Nach weiteren Ausführungen über die Rahmenbedingungen wechselte Tobler zum zweiten Schwerpunkt seines Referats: den Projekten. Zu diesen zählen unter anderem zwölf ausgewählte Top-Entwicklungsstandorte. «Dazu gehört auch ein Areal in der Region Niederbipp/ Oensingen», erklärte Tobler. Von diesen Top-Entwicklungsstandorten wolle man in naher Zukunft detaillierte Profile erarbeiten. Ausserdem verfolge man das Ziel, einen Austausch unter den Kantonen zu ermöglichen, um gemeinsam nach Lösungen zu suchen, wie diese Entwicklungsstandorte verfügbar gemacht werden könnten.
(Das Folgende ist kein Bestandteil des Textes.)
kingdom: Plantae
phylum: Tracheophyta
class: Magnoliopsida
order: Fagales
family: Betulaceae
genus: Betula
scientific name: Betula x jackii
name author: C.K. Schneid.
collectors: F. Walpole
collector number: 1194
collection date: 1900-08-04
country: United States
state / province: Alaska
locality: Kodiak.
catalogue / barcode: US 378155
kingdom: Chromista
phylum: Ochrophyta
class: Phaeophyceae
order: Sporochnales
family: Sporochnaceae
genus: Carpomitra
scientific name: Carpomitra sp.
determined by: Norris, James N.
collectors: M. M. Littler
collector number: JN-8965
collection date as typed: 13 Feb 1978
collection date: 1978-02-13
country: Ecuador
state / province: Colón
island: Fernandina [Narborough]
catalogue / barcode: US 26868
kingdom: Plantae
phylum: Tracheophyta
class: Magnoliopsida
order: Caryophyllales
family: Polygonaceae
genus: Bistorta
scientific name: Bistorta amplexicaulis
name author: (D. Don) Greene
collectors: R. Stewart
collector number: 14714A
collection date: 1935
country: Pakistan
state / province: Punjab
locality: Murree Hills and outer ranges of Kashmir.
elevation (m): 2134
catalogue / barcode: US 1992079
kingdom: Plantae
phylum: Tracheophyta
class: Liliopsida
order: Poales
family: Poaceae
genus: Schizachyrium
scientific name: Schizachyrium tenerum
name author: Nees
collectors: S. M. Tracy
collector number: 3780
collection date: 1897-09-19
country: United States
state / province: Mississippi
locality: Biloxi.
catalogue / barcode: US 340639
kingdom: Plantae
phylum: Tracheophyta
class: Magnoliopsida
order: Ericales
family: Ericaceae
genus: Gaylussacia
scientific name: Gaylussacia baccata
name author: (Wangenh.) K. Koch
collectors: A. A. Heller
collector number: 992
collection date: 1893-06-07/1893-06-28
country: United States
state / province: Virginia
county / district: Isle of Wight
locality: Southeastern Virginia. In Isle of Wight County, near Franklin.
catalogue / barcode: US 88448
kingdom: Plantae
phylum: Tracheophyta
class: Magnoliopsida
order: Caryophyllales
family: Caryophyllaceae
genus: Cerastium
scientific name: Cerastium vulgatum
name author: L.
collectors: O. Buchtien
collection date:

Die Kantone hätten beeits eine Absichtserklärung unterzeichnet, sich gegenseitig zuunterstützen, um dieses Ziel möglichst rasch, spätestens aber bis in zehn Jahren zu erreichen.

Mit den Worten «Die Hauptstadtregion ist das Herz der Schweiz», beendete Tobler sein Referat und eröffnete die Fragerunde. In dieser wurde unter anderem gefragt, was zu bewerkstelligen sei, um das erwähnte Land bereits in zehn Jahren zur Verfügung stellen zu können. «Ein Rezept dafür gibt es noch nicht», erklärte Tobler und man müsse sich dazu wohl auch mit anderen Kantonen austauschen und, das Ganze weiterdenken.

Noch wenig Konkretes

Gedanken über das Gehörte machte sich im Anschluss an den Vortrag auch Heinz Ackermann. «Ich fand das Thema zwar sehr interessant, allerdings sehe ich im Moment noch zu wenig konkrete Vorschläge». Auch der Präsident der IHV-Präsident Riechsteiner schloss sich dieser Meinung an: «Ich fand den Vortrag zwar sehr spannend und unterstütze das Projekt, allerdings sehe ich tatsächlich noch ein Fragezeichen, was die Umsetzung betrifft.» Riechsteiner findet, dass möglichst rasch eine Zusammenarbeit zwischen den Kantonen, Gemeinden und dem Verein «Hauptstadtregion Schweiz» entstehen sollte.

Kaffee oder Büro

»Den Vortrag morgens um 7.15 Uhr anzusetzen war hervorragend», sagte Christian Müller aus Oensingen und auch Heinz Ackermann war froh, wurde eine Randzeit gewählt. «Die Idee liegt darin begründet, dass die Leute so direkt danach wieder ins Büro können und um 9 Uhr wieder mit der Arbeit beginnen können», erläuterte Riechsteiner . Und während sich die einen nach dem Vortrag noch ein Kaffee gönnten, machten sich andere denn auch tatsächlich bereits wieder auf den Weg zur Arbeit.